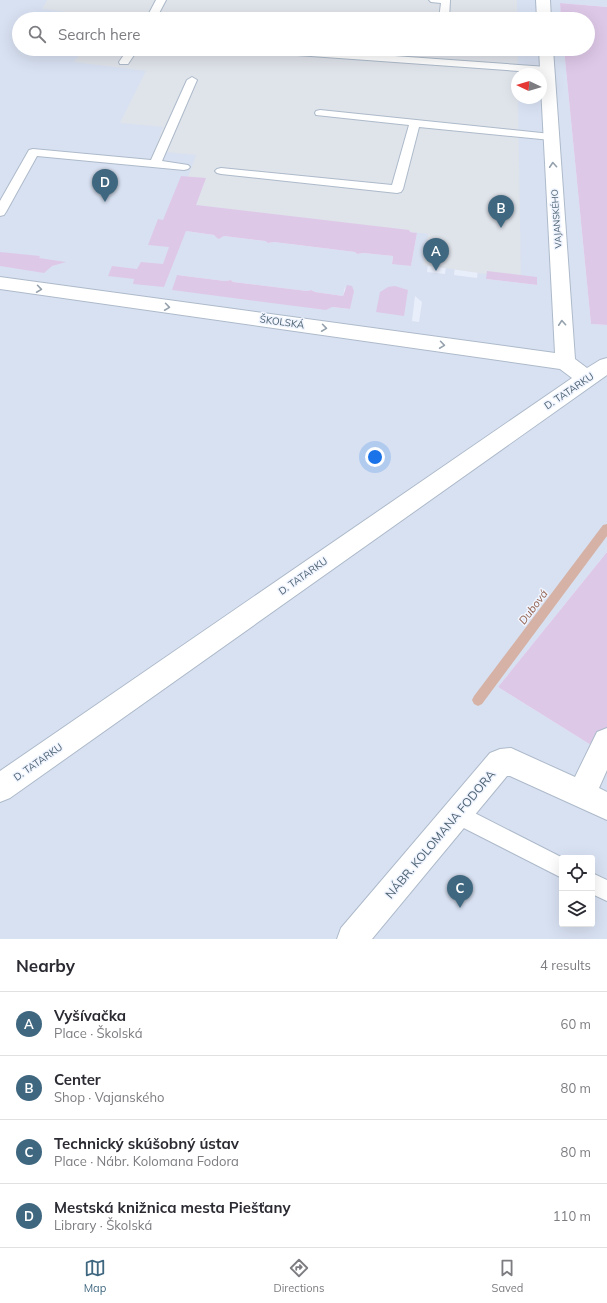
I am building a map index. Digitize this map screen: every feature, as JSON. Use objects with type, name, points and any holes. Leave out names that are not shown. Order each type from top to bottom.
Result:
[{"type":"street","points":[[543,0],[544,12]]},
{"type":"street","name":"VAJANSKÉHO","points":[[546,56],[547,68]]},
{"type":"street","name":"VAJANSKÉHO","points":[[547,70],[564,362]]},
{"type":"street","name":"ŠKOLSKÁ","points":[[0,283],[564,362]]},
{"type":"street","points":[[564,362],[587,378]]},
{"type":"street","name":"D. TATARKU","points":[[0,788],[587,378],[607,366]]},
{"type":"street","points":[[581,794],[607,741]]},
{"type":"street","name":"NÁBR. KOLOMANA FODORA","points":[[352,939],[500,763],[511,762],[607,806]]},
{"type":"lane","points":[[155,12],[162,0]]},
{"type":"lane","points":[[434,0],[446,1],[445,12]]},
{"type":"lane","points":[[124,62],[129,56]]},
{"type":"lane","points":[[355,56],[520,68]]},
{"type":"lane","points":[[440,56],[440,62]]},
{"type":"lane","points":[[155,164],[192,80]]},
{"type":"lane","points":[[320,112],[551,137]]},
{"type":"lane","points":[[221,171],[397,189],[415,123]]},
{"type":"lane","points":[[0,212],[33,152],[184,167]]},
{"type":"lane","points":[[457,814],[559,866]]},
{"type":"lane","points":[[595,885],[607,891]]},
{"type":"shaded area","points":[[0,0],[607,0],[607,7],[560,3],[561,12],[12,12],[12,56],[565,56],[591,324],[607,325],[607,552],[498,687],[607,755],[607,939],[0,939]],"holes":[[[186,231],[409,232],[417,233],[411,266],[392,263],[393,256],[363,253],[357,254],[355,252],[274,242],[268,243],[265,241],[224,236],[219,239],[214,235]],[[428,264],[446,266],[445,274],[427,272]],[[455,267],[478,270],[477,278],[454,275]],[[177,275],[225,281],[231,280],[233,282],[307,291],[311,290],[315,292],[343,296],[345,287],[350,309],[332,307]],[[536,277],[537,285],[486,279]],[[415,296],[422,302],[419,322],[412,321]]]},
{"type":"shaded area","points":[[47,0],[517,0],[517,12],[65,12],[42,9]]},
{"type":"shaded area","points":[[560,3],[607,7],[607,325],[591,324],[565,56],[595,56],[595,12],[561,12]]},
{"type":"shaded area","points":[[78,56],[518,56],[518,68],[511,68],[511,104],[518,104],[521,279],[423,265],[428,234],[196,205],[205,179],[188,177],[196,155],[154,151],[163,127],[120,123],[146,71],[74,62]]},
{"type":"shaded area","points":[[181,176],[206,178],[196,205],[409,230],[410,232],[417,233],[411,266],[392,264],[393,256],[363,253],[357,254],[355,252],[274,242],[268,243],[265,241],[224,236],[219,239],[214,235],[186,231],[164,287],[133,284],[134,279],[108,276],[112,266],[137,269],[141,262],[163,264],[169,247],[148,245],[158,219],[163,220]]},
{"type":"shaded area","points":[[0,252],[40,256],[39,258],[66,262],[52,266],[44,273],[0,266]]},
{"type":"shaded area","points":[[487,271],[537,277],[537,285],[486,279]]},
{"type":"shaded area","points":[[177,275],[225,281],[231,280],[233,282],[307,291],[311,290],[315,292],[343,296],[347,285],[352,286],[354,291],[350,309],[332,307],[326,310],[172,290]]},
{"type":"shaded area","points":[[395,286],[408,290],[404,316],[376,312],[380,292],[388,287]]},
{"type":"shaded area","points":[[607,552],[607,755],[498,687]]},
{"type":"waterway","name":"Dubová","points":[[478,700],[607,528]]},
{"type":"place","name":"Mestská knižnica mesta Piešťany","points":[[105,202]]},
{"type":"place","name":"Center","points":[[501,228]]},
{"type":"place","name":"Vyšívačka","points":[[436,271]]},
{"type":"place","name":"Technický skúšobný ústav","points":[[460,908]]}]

______

### EXERCISE DETAILS
Each line of the data that includes "street" should be copied.

### ANSWER TO THIS TASK
[{"type":"street","points":[[543,0],[544,12]]},
{"type":"street","name":"VAJANSKÉHO","points":[[546,56],[547,68]]},
{"type":"street","name":"VAJANSKÉHO","points":[[547,70],[564,362]]},
{"type":"street","name":"ŠKOLSKÁ","points":[[0,283],[564,362]]},
{"type":"street","points":[[564,362],[587,378]]},
{"type":"street","name":"D. TATARKU","points":[[0,788],[587,378],[607,366]]},
{"type":"street","points":[[581,794],[607,741]]},
{"type":"street","name":"NÁBR. KOLOMANA FODORA","points":[[352,939],[500,763],[511,762],[607,806]]},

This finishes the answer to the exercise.